**Brief 1**. In the Three.js canvas texture text, why does the recipe add a script tag for clock.js to the head element? Answer in one to three sentences.
**Brief 2**. Turn the paragraph of the Three.js canvas texture text that begins "Most often when you use textures" into a short bulleted list that keeps its main facts.
**Brief 3**. Continue the Three.js canvas texture recipe, starting after its last sentence.

**Text for analysis**.
In this article by Jos Dirksen author of the book Three.js Cookbook, we will learn how Three.js offers a large number of different materials and supports many different types of textures. These textures provide a great way to create interesting effects and graphics. In this article, we’ll show you recipes that allow you to get the most out of these components provided by Three.js.

(For more resources related to this topic, see here.)

Using HTML canvas as a texture

Most often when you use textures, you use static images. With Three.js, however, it is also possible to create interactive textures. In this recipe, we will show you how you can use an HTML5 canvas element as an input for your texture. Any change to this canvas is automatically reflected after you inform Three.js about this change in the texture used on the geometry.

Getting ready

For this recipe, we need an HTML5 canvas element that can be displayed as a texture. We can create one ourselves and add some output, but for this recipe, we’ve chosen something else. We will use a simple JavaScript library, which outputs a clock to a canvas element. The resulting mesh will look like this (see the 04.03-use-html-canvas-as-texture.html example):

The JavaScript used to render the clock was based on the code from this site: http://saturnboy.com/2013/10/html5-canvas-clock/. To include the code that renders the clock in our page, we need to add the following to the head element:

<script src="../libs/clock.js"></script>

How to do it…

To use a canvas as a texture, we need to perform a couple of steps:

1. The first thing we need to do is create the canvas element:

   var canvas = document.createElement('canvas');
   canvas.width=512;
   canvas.height=512;

   Here, we create an HTML canvas element programmatically and define a fixed width.

Source records:
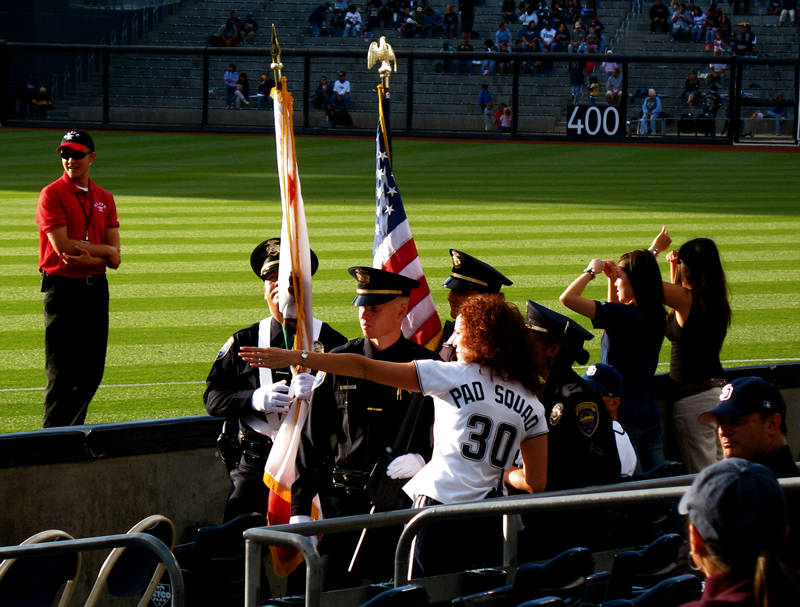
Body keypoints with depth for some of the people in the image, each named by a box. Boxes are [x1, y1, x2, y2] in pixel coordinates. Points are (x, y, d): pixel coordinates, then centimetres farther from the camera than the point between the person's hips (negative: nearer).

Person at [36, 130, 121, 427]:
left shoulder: (104, 199, 12)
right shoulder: (52, 194, -4)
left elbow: (115, 259, 6)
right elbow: (62, 245, -15)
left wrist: (87, 260, -14)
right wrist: (105, 250, -5)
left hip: (96, 289, 6)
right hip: (63, 289, -6)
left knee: (91, 374, 7)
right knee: (62, 373, -5)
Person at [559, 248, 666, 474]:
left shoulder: (623, 315, -18)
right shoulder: (656, 316, 5)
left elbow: (567, 298, -21)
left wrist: (591, 271, -6)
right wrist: (611, 278, 17)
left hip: (624, 415, -8)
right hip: (651, 416, 8)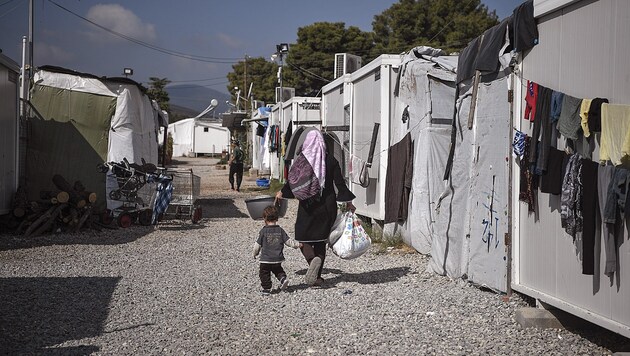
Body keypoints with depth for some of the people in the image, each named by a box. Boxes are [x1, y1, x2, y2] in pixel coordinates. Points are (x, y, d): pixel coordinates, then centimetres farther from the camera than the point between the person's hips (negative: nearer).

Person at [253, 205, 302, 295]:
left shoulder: (263, 231, -9)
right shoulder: (280, 230, -1)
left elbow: (257, 245, -3)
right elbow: (288, 241, 1)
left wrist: (255, 253, 14)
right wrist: (297, 244, 16)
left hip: (265, 259, -4)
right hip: (277, 259, 4)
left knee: (264, 274, 11)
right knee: (278, 270, 25)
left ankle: (266, 288, 12)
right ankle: (283, 278, 2)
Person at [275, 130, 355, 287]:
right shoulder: (331, 160, -2)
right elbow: (340, 183, -1)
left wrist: (282, 193, 13)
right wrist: (348, 202, 10)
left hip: (308, 205, -2)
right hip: (327, 206, 2)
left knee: (303, 238, 10)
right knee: (321, 240, 14)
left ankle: (313, 259, -21)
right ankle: (317, 276, 10)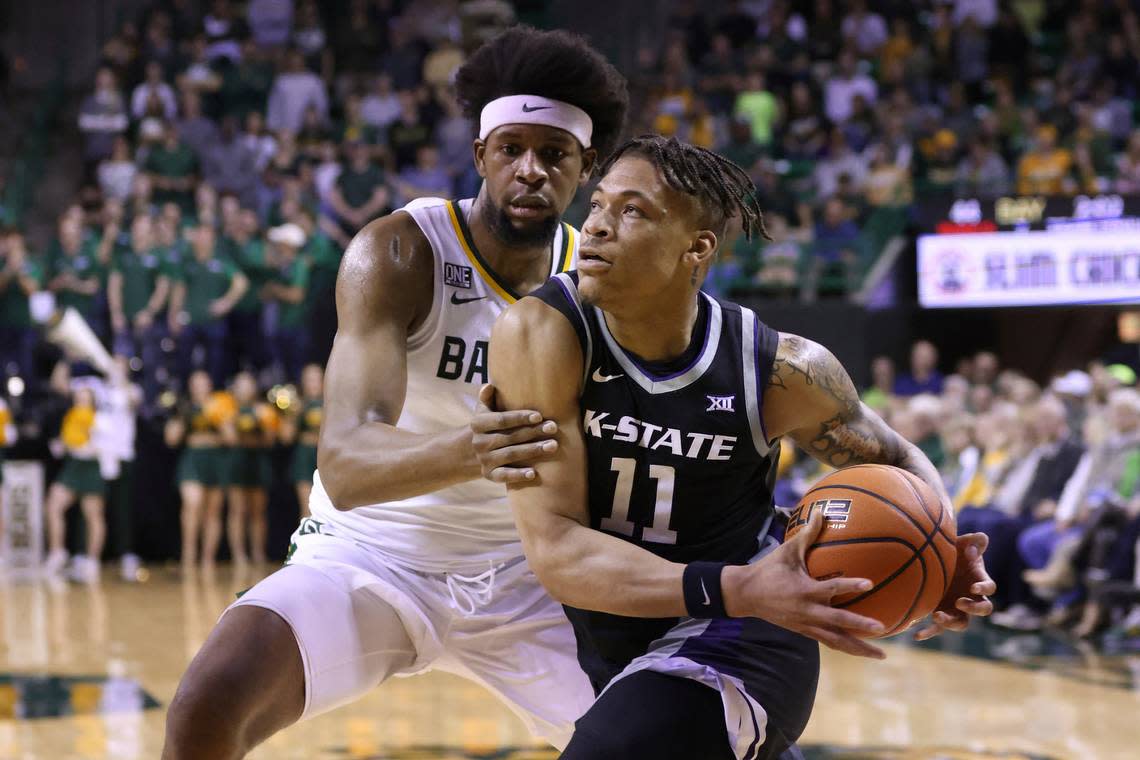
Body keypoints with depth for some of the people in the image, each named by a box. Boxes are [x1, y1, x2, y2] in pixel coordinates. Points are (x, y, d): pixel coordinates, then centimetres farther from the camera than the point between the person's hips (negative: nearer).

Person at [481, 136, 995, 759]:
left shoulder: (781, 369, -17)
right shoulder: (542, 333, -21)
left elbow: (894, 460, 3)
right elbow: (554, 550, -27)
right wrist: (738, 588, -41)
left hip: (738, 639, -3)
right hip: (610, 646, 3)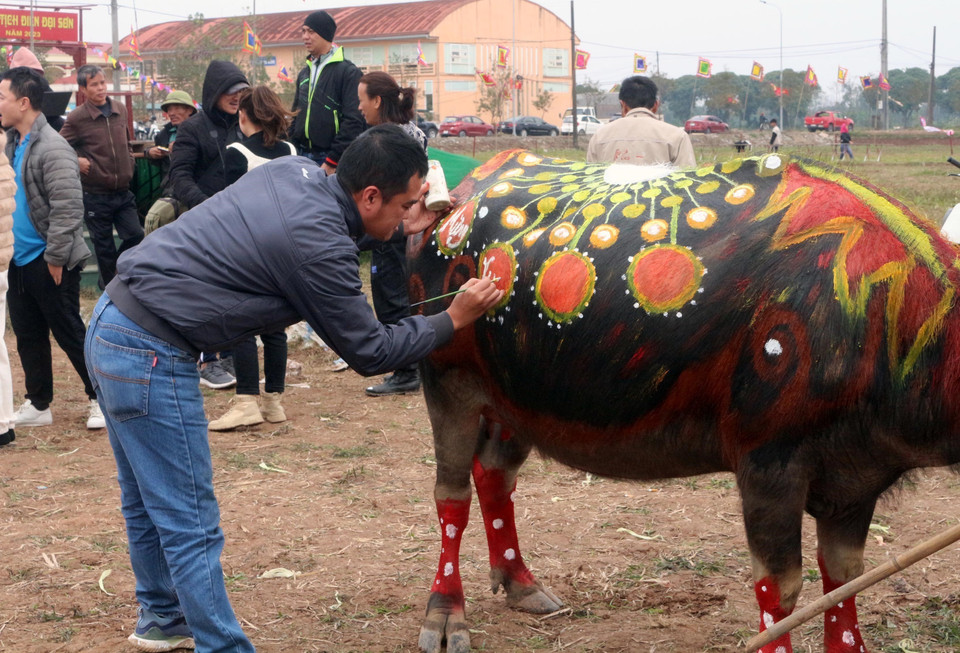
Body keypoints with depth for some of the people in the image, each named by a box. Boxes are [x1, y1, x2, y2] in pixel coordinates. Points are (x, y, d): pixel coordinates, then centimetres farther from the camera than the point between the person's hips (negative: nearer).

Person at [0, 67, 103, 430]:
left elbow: (68, 209, -21)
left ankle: (102, 399, 12)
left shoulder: (51, 148, -18)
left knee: (69, 332, 0)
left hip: (49, 262, -9)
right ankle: (37, 405, 24)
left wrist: (55, 258, -19)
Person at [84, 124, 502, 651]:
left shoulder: (295, 169, 1)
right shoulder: (320, 247, -21)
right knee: (191, 526, -2)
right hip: (149, 357, -10)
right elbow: (369, 352, -10)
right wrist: (453, 319, 0)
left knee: (148, 503, 24)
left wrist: (397, 229, 14)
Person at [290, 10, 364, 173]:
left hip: (331, 160, -6)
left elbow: (353, 121, -15)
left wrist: (332, 161, -17)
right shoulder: (304, 73, 16)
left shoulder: (348, 72, -7)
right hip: (303, 156, 7)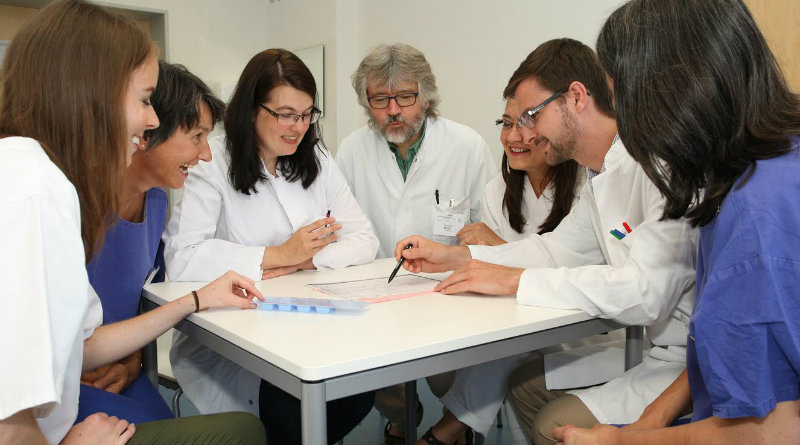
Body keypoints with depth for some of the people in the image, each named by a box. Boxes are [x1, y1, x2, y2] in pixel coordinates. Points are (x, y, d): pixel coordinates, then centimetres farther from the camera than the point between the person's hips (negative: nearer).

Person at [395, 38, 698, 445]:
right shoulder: (601, 179, 8)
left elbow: (646, 291, -32)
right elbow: (557, 248, 14)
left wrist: (515, 280, -26)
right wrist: (455, 257, 5)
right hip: (652, 347, 9)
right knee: (524, 380, 13)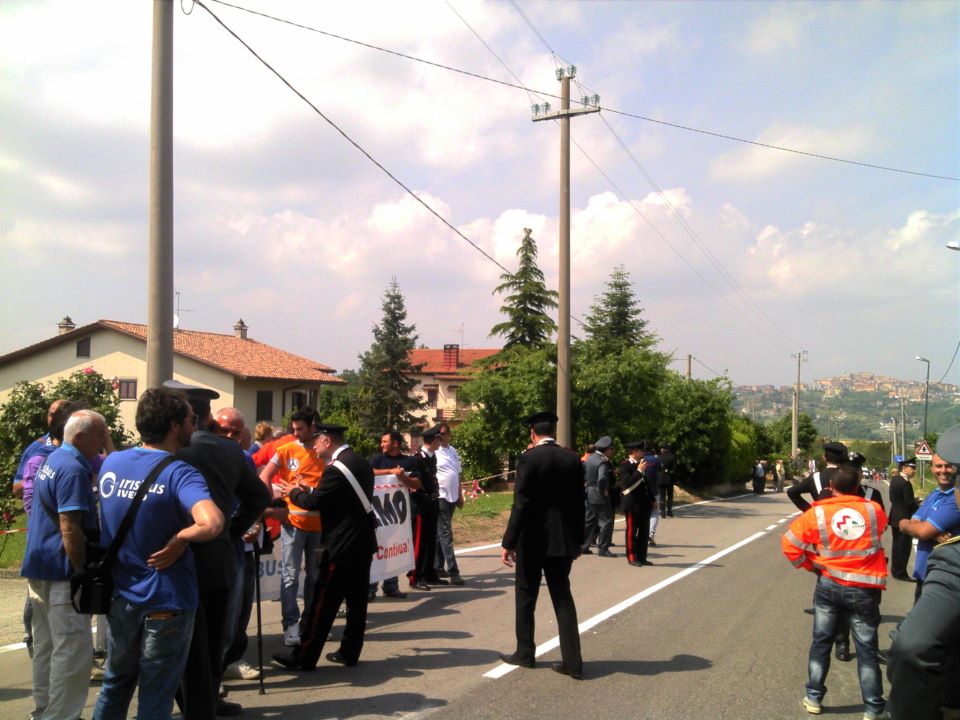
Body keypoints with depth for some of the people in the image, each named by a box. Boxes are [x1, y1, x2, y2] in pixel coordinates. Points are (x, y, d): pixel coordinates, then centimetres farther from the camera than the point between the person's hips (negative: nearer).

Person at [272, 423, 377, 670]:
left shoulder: (337, 469, -18)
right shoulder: (361, 463, 11)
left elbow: (313, 503, -16)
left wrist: (294, 492, 3)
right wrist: (310, 490, 13)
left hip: (343, 546, -9)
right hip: (363, 542, 9)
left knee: (323, 603, -2)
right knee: (356, 600, 12)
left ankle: (304, 657, 5)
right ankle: (349, 652, 19)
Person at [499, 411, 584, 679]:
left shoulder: (528, 459, -13)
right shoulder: (573, 459, 2)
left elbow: (521, 504, -16)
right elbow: (578, 503, 6)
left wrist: (508, 542, -11)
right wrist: (578, 539, 16)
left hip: (533, 539, -4)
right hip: (563, 539, 4)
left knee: (526, 597, 11)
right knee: (563, 597, 10)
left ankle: (525, 653, 22)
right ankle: (572, 661, 7)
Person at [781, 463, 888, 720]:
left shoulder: (817, 514, -6)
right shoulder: (874, 510, -4)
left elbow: (789, 543, -5)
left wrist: (811, 565, 8)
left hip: (829, 585, 1)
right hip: (864, 589, 0)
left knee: (821, 643, 14)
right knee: (867, 650, 8)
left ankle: (814, 698, 21)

**Written reply 1**. The script tag brings the code that renders the clock into the page. The recipe uses a simple JavaScript library that draws a clock on a canvas element, and that canvas is then shown as the texture.

**Written reply 2**.
- Textures usually use static images.
- Three.js can also create interactive textures.
- This recipe uses an HTML5 canvas element as the input for a texture.
- After Three.js is told about a change to the canvas, the texture on the geometry shows that change automatically.

**Written reply 3**.
2. Now that we’ve got a canvas, we need to render the clock that we use as the input for this recipe on it. The library is very easy to use; all you have to do is pass in the canvas element we just created:

   clock(canvas);

3. At this point, we’ve got a canvas that renders and updates an image of a clock. What we need to do now is create a geometry and a material and use this canvas element as a texture for this material:

   var cubeGeometry = new THREE.BoxGeometry(10, 10, 10);
   var cubeMaterial = new THREE.MeshLambertMaterial();
   cubeMaterial.map = new THREE.Texture(canvas);
   var cube = new THREE.Mesh(cubeGeometry, cubeMaterial);

   To create a texture from a canvas element, all we need to do is create a new instance of THREE.Texture and pass in the canvas element we created in step 1. We assign this texture to the cubeMaterial.map property, and that’s it.

4. If you run the recipe at this step, you might see the clock rendered on the sides of the cubes. However, the clock won’t update itself. We need to tell Three.js that the canvas element has been changed. We do this by adding the following to the rendering loop:

   cubeMaterial.map.needsUpdate = true;

   This informs Three.js that our canvas texture has changed and needs to be updated the next time the scene is rendered.

With these four simple steps, you can easily create interactive textures and use everything you can create on a canvas element as a texture in Three.js.

How it works…

How this works is actually pretty simple. Three.js uses WebGL to render scenes and apply textures. WebGL has native support for using HTML canvas element as textures, so Three.js just passes on the provided canvas element to WebGL and it is processed as any other texture.

Making part of an object transparent

You can create a lot of interesting visualizations using the various materials available with Three.js. In this recipe, we’ll look at how you can use the materials available with Three.js to make part of an object transparent. This will allow you to create complex-looking geometries with relative ease.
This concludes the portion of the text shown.